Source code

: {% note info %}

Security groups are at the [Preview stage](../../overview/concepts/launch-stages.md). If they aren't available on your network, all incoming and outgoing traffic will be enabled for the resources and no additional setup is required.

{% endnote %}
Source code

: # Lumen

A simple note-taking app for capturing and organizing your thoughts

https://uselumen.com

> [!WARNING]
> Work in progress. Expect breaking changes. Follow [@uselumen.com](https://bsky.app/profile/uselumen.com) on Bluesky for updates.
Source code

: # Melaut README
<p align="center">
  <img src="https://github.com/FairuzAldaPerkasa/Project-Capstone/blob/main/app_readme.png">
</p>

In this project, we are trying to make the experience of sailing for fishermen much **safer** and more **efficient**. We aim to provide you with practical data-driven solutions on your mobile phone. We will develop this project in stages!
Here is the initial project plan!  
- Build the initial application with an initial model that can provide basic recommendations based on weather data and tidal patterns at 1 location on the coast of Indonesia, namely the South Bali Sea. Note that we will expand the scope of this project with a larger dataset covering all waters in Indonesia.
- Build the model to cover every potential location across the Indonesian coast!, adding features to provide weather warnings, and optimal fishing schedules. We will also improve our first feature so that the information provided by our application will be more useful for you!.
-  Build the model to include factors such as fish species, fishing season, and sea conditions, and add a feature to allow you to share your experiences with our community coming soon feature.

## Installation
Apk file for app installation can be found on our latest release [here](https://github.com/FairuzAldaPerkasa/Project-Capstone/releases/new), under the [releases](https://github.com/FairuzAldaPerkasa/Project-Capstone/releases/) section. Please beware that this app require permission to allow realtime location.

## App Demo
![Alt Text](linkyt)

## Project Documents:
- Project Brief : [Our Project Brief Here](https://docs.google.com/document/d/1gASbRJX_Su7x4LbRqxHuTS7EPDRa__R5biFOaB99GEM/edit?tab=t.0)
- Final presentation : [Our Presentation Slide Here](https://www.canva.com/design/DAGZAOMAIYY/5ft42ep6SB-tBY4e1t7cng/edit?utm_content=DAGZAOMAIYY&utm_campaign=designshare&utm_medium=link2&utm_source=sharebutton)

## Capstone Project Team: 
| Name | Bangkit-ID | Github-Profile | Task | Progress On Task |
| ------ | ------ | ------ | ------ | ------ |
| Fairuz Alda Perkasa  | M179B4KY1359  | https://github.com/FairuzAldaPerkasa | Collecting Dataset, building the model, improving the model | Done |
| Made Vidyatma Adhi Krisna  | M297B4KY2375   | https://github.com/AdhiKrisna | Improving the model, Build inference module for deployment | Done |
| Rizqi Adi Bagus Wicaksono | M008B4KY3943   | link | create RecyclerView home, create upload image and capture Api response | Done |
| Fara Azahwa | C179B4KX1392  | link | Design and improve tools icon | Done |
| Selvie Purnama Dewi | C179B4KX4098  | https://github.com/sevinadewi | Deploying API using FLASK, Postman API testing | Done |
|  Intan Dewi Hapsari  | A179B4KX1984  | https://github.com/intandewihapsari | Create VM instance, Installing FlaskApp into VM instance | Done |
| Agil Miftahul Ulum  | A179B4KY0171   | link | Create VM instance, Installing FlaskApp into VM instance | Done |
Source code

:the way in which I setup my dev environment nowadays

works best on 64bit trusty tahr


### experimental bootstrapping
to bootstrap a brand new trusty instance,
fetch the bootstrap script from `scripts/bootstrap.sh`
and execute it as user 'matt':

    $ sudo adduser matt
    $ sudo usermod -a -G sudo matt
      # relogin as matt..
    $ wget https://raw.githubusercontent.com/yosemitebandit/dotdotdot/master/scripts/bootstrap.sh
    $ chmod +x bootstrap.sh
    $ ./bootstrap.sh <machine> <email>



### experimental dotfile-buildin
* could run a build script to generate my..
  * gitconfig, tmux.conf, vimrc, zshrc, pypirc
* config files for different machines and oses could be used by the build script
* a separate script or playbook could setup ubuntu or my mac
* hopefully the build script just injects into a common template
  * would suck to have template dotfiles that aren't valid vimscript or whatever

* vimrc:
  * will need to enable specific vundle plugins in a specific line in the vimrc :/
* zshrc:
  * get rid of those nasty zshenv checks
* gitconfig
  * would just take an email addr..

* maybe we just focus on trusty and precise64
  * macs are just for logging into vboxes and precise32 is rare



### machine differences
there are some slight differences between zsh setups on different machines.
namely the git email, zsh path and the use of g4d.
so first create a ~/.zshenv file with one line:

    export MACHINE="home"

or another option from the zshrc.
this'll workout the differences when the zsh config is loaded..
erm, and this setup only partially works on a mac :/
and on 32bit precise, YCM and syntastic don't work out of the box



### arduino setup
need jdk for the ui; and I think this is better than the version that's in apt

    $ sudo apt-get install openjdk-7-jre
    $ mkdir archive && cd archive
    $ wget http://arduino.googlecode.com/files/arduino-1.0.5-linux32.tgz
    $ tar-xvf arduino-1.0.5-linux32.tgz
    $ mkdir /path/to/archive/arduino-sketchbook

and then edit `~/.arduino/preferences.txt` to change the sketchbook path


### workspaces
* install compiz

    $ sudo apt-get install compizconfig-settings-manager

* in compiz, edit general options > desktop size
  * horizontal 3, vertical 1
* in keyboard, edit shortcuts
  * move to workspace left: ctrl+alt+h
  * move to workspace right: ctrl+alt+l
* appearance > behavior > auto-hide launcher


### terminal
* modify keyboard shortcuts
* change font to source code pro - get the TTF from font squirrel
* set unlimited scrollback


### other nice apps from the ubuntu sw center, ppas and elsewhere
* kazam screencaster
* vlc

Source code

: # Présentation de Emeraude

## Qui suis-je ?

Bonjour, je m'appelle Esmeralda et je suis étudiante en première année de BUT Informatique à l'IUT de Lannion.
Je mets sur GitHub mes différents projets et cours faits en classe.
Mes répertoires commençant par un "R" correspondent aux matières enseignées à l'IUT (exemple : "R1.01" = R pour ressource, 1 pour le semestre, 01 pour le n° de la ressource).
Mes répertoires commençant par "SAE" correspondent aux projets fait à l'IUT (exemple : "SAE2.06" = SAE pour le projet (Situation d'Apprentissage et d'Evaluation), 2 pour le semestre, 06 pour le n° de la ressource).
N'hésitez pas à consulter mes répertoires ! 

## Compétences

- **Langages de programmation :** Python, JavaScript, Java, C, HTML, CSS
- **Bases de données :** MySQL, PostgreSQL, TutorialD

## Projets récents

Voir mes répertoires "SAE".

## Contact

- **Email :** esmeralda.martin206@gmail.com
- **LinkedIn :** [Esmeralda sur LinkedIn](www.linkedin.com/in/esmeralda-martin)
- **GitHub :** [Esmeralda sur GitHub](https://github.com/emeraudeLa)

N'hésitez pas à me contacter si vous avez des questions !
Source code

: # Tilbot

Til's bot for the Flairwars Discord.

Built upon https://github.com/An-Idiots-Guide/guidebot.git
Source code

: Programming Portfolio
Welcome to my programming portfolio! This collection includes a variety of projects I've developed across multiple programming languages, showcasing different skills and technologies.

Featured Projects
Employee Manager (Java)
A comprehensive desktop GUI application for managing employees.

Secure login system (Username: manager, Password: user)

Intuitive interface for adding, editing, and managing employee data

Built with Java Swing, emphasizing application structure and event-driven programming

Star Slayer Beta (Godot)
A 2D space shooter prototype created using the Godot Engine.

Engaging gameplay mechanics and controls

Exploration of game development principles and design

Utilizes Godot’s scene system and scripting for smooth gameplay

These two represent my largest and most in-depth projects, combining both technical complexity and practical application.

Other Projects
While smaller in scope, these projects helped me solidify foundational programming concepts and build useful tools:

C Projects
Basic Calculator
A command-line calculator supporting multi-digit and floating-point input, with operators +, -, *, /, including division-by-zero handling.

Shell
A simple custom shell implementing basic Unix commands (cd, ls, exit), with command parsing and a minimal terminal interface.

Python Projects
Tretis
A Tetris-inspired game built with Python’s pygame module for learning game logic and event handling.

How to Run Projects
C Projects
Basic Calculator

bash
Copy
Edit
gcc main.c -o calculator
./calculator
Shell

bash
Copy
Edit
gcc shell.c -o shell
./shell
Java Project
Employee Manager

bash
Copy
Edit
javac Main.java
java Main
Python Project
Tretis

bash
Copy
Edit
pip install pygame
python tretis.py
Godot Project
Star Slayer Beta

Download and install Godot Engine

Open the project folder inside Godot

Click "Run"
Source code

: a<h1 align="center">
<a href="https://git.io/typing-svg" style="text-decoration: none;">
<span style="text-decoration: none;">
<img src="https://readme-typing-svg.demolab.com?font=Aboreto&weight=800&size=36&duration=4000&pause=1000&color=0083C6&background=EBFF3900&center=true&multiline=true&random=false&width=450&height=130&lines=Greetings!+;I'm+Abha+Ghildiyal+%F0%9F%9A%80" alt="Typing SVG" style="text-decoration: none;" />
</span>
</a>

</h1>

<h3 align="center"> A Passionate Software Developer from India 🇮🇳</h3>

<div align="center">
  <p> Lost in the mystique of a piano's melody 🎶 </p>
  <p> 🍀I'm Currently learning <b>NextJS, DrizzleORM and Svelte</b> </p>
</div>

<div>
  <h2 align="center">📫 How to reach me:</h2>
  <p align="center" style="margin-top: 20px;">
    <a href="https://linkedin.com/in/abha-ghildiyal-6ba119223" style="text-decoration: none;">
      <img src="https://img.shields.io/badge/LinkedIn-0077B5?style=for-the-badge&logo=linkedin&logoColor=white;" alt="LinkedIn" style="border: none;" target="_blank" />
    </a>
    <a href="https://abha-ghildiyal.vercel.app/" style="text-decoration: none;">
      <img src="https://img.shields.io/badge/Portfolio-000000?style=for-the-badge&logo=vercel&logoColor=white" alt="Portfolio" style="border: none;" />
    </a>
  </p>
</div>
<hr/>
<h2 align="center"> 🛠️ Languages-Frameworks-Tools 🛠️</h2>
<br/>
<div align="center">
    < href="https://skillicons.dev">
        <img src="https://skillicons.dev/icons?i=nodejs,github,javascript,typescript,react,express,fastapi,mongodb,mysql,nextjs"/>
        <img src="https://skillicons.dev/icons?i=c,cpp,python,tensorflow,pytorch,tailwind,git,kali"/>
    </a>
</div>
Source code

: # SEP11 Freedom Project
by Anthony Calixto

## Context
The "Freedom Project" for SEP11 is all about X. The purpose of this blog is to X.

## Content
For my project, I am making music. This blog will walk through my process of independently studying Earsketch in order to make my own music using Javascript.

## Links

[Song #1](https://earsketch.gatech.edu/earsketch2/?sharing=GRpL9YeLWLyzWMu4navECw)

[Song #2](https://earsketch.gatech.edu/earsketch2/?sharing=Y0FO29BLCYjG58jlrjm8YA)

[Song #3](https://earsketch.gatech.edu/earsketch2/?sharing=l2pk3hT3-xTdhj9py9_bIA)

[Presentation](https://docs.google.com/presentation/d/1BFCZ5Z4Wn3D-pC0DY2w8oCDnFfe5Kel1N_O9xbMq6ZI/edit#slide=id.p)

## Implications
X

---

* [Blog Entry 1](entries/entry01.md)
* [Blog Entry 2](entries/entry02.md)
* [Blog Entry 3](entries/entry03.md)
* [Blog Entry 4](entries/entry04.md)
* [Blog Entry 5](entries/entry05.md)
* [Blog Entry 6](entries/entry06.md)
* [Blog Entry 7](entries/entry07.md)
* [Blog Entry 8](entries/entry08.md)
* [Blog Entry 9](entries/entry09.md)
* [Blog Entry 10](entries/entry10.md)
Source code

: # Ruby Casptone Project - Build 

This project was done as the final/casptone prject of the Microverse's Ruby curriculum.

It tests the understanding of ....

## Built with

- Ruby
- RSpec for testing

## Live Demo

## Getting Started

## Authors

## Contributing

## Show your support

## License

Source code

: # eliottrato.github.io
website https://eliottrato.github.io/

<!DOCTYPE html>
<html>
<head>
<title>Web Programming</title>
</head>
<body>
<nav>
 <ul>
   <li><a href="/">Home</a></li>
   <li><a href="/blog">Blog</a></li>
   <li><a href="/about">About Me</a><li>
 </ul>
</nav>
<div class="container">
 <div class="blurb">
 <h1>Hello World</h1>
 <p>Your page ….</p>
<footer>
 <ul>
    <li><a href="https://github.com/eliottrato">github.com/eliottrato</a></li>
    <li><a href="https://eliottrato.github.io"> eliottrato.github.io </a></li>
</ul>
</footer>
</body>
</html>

--- --- ---

Detalles del ejercicio »
Transcribe sin modificaciones las líneas de las entradas que empiezan en la que contiene "## Capstone Project" y terminan en la que contiene "dev environment nowadays", ambas incluidas.

Tarea resuelta »
## Capstone Project Team: 
| Name | Bangkit-ID | Github-Profile | Task | Progress On Task |
| ------ | ------ | ------ | ------ | ------ |
| Fairuz Alda Perkasa  | M179B4KY1359  | https://github.com/FairuzAldaPerkasa | Collecting Dataset, building the model, improving the model | Done |
| Made Vidyatma Adhi Krisna  | M297B4KY2375   | https://github.com/AdhiKrisna | Improving the model, Build inference module for deployment | Done |
| Rizqi Adi Bagus Wicaksono | M008B4KY3943   | link | create RecyclerView home, create upload image and capture Api response | Done |
| Fara Azahwa | C179B4KX1392  | link | Design and improve tools icon | Done |
| Selvie Purnama Dewi | C179B4KX4098  | https://github.com/sevinadewi | Deploying API using FLASK, Postman API testing | Done |
|  Intan Dewi Hapsari  | A179B4KX1984  | https://github.com/intandewihapsari | Create VM instance, Installing FlaskApp into VM instance | Done |
| Agil Miftahul Ulum  | A179B4KY0171   | link | Create VM instance, Installing FlaskApp into VM instance | Done |
Source code

:the way in which I setup my dev environment nowadays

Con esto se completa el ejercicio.